Armellino relinquishes command of AITB

24 Jun 2011 | Cpl. Jonathan G. Wright

Its purpose: provide infantrymen with realistic and thorough training relevant to their occupational specialty. Its curriculum: such courses as the Combat Hunter Course and the Anti-Tank Missileman Leaders’ Course. Its name: the Advanced Infantry Training Battalion.

It is this battalion, then, which stood at attention before a ceremony held aboard Camp Geiger where Lt. Col. John Armellino relinquished command of AITB to Lt. Col. G. Russ Boyce, June 24.

“This battalion and its 20 different programs of instruction have grown immensely over the past few years,” said Col. Timothy Mundy, commanding officer of the School of Infantry – East. “A lot of that growth has happened under the watchful eye of Armellino, and for someone so committed to the job, the Marine Corps will benefit from your time here for years to come.”

Growing from the newborn Advanced Infantry Training Company after its formation in 1996, AITB has since schooled thousands of Marines in courses stressing the importance of combat leadership alongside the heightened training for specific 03XX military occupational specialties.
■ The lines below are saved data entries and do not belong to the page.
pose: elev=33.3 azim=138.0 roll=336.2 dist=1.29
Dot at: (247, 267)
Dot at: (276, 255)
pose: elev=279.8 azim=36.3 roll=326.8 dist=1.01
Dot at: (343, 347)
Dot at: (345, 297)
Although a relatively new battalion when placed next to other schools of its magnitude, AITB has since proved its worth in the Marines on today’s front lines.

For the past few years, Armellino has overseen the multitude of training courses within the AITB and used his leadership acumen to strengthen the battalion as much as he could. As such, he is reluctant to turn over his command, yet safe in the assurance that the battalion he leaves behind can only improve.
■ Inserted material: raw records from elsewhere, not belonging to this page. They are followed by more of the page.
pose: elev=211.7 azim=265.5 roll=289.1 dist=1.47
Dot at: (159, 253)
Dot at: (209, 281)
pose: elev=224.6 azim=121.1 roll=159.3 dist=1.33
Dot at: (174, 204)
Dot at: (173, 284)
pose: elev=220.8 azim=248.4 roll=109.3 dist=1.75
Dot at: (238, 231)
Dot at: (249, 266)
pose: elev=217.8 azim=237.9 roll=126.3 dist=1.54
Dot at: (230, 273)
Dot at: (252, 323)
“When you turn over the keys of your car, you want it to be to someone you trust,” said Armellino. “There is no other lieutenant colonel I am as confident in to turn command of AITB over to.”

The reigns of AITB are left in good hands as Armellino continues down the path of his military career. Now 15 years into its existence, the battalion will not slow down in its pursuit of stronger, better trained Marines, and Boyce will see to it that the AITB will uphold the level of excellence thousands of Marines have come to see from it.

“They think alike and train individuals alike,” said Sgt. Maj. Kenneth Rademacher, sergeant major of AITB. “The transition between commanding officers will be seamless and the quality of trained Marines here will be just as good as ever.”